Some weeks, the list of priorities doesn’t feel like a list at all. It’s a pile.
Everything looks urgent. Every task seems to carry equal weight. And staring at it long enough doesn’t magically reveal the answer. You just feel more stuck.
When I get into this spiral, I don’t try to guess. I pull out a simple filter: a 2x2 matrix.
The setup
Draw two lines to create four boxes.
- Across the top: impact (low → high)
- Down the side: effort (low → high)
Now start placing your work.
- High impact, low effort → Prioritize immediately. These are your leverage points.

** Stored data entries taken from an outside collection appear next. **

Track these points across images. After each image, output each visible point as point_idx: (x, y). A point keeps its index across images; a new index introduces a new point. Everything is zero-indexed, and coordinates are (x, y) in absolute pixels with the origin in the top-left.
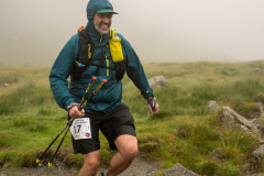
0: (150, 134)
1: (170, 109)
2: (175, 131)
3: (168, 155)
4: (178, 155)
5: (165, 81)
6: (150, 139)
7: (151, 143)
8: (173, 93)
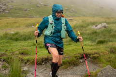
0: (96, 51)
1: (107, 39)
2: (109, 50)
3: (104, 61)
4: (110, 61)
5: (107, 25)
6: (96, 53)
7: (96, 55)
8: (110, 31)
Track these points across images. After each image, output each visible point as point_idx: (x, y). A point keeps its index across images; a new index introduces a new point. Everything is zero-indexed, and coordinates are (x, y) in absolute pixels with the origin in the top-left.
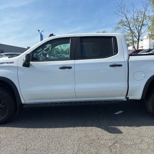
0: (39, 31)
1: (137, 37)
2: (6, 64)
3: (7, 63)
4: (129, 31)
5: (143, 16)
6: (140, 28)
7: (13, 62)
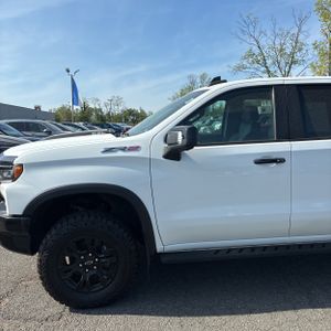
0: (68, 71)
2: (120, 154)
3: (124, 149)
5: (294, 44)
6: (287, 69)
7: (136, 148)
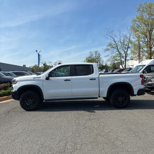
0: (37, 51)
1: (124, 58)
4: (117, 53)
5: (128, 40)
6: (126, 50)
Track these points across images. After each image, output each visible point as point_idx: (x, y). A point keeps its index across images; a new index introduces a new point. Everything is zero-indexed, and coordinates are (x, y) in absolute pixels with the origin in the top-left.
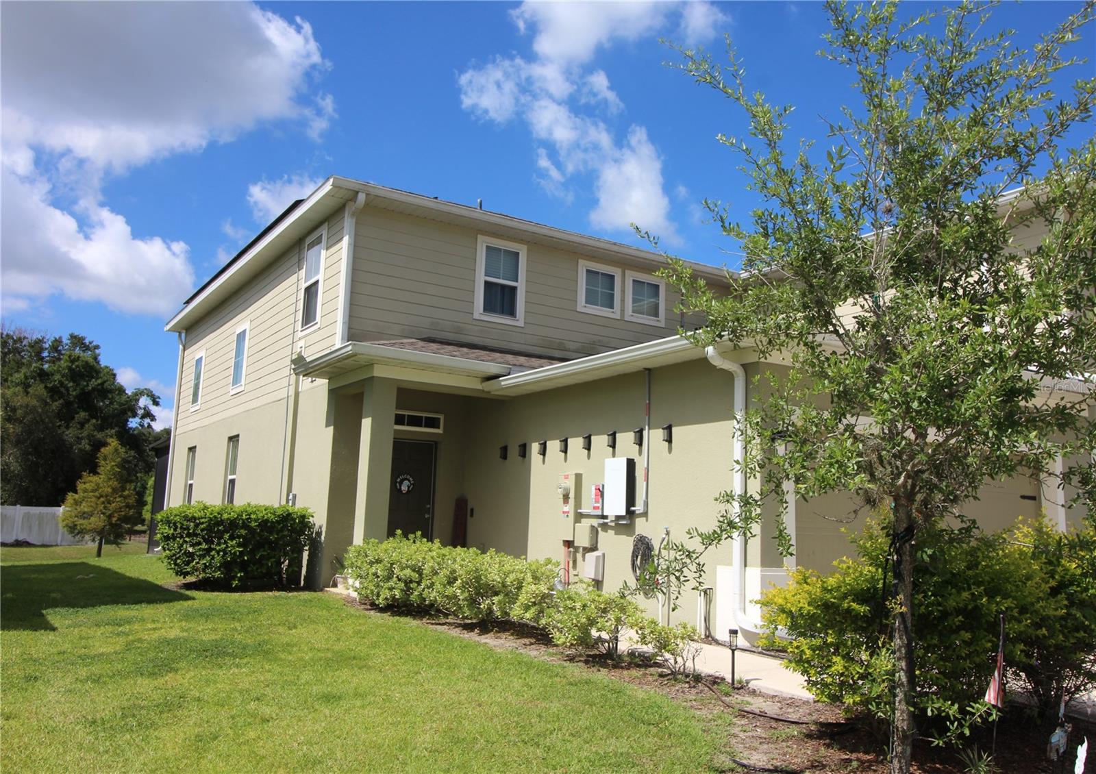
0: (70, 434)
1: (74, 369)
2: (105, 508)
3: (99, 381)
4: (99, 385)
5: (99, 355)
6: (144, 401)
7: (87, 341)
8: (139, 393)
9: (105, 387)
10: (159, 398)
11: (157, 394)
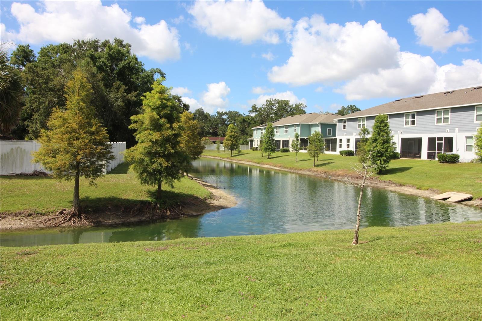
0: (112, 96)
1: (111, 54)
2: (70, 144)
3: (127, 62)
4: (127, 64)
5: (130, 50)
6: (157, 76)
7: (124, 43)
8: (153, 72)
9: (131, 65)
10: (165, 74)
11: (163, 72)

- High impact, high effort → Schedule intentionally. They matter, but they’ll eat real time and resources.
- Low impact, low effort → Defer or delegate. They don’t vanish, but they shouldn’t crowd your best hours.
- Low impact, high effort → Ruthlessly eliminate. This is the danger zone. It feels like “real work,” but it isn’t moving the needle.
A few concrete examples
- Giving feedback on a document before it’s shared broadly → High impact / low effort.
- Building a new system for tracking goals → High impact / high effort.
- Approving expense reports → Low impact / low effort.
- Tweaking the formatting of a presentation for the third time → Low impact / high effort.
The clarity comes fast once you map it out. Instead of carrying the weight of 20 "equally urgent" things, you’re left with a handful of obvious next steps.
How to use this well
- Don’t wait until you’re overwhelmed. Use it as a weekly reset.
- Try it with your team to surface misalignment. Different people often rate the same task in opposite quadrants.
- Be strict about the "eliminate" bucket. If you can’t cut it, at least push it to the very end.
A manager’s job isn’t to do everything. It’s to make decisions about where energy goes. The 2x2 matrix just makes that choice visible so you (and your team) can stop spinning and start moving.